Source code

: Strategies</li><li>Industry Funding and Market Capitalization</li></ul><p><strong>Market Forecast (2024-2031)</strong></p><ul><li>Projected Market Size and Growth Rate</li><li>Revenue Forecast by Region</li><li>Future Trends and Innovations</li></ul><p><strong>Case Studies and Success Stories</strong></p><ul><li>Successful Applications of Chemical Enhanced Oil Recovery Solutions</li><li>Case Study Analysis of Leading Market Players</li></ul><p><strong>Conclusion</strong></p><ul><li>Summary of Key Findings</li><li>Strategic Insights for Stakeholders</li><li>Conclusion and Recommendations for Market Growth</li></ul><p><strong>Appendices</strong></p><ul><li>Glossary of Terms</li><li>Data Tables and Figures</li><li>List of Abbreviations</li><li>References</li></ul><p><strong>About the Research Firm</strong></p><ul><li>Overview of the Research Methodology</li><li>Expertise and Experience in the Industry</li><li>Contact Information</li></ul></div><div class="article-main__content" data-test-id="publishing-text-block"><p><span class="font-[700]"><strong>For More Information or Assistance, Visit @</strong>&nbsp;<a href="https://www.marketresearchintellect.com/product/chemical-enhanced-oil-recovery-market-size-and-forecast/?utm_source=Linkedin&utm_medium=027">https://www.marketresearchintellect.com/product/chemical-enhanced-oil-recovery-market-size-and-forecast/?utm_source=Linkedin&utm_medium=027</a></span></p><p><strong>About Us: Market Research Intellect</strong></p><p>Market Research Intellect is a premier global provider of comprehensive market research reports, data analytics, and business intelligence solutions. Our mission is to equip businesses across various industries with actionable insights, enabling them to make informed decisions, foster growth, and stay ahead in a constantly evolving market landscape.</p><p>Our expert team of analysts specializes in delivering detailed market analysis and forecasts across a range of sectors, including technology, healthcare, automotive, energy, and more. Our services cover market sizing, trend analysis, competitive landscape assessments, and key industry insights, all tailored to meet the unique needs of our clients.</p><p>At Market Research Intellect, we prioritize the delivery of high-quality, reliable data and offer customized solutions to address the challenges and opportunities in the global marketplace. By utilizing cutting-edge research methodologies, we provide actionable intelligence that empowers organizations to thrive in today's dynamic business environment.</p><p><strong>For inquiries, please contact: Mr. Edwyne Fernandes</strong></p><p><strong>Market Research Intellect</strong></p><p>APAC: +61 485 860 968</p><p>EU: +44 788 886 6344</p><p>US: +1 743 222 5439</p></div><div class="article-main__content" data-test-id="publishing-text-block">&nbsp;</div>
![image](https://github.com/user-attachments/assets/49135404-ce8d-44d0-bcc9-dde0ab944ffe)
---
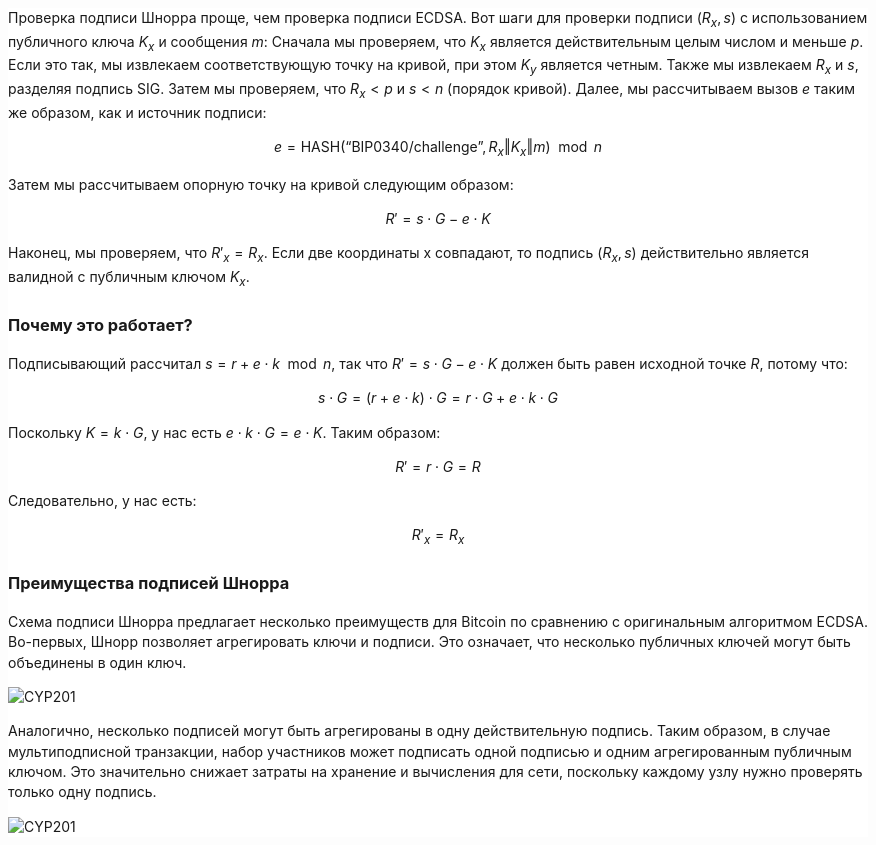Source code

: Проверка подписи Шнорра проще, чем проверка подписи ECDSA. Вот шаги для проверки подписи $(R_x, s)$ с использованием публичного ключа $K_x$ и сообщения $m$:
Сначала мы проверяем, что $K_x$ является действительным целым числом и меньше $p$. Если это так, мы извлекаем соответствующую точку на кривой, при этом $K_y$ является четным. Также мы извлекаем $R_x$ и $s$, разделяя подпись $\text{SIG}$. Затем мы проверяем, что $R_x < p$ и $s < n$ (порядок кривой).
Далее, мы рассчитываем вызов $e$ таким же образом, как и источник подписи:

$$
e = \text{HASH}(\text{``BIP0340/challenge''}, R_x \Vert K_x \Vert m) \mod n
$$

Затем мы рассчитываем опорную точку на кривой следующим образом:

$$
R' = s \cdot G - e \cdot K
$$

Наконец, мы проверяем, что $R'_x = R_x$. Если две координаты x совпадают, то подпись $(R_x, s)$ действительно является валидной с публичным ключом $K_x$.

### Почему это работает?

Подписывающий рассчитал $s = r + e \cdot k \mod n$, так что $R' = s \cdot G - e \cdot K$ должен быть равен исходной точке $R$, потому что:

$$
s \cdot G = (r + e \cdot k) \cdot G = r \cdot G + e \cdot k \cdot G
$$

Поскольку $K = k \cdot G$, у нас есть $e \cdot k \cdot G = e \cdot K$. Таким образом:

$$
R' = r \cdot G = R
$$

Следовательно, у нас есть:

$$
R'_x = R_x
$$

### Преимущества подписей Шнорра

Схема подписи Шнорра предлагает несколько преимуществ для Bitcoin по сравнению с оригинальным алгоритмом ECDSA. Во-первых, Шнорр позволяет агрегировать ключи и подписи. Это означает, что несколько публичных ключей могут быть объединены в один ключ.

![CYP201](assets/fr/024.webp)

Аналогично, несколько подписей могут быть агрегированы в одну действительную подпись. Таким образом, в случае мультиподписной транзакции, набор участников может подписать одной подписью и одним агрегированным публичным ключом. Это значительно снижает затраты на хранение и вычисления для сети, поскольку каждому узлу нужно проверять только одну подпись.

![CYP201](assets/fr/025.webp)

TASK PROMPT:
Go through the listing above and return each line that includes the word "рассчитываем".

ANSWER:
Далее, мы рассчитываем вызов $e$ таким же образом, как и источник подписи:
Затем мы рассчитываем опорную точку на кривой следующим образом:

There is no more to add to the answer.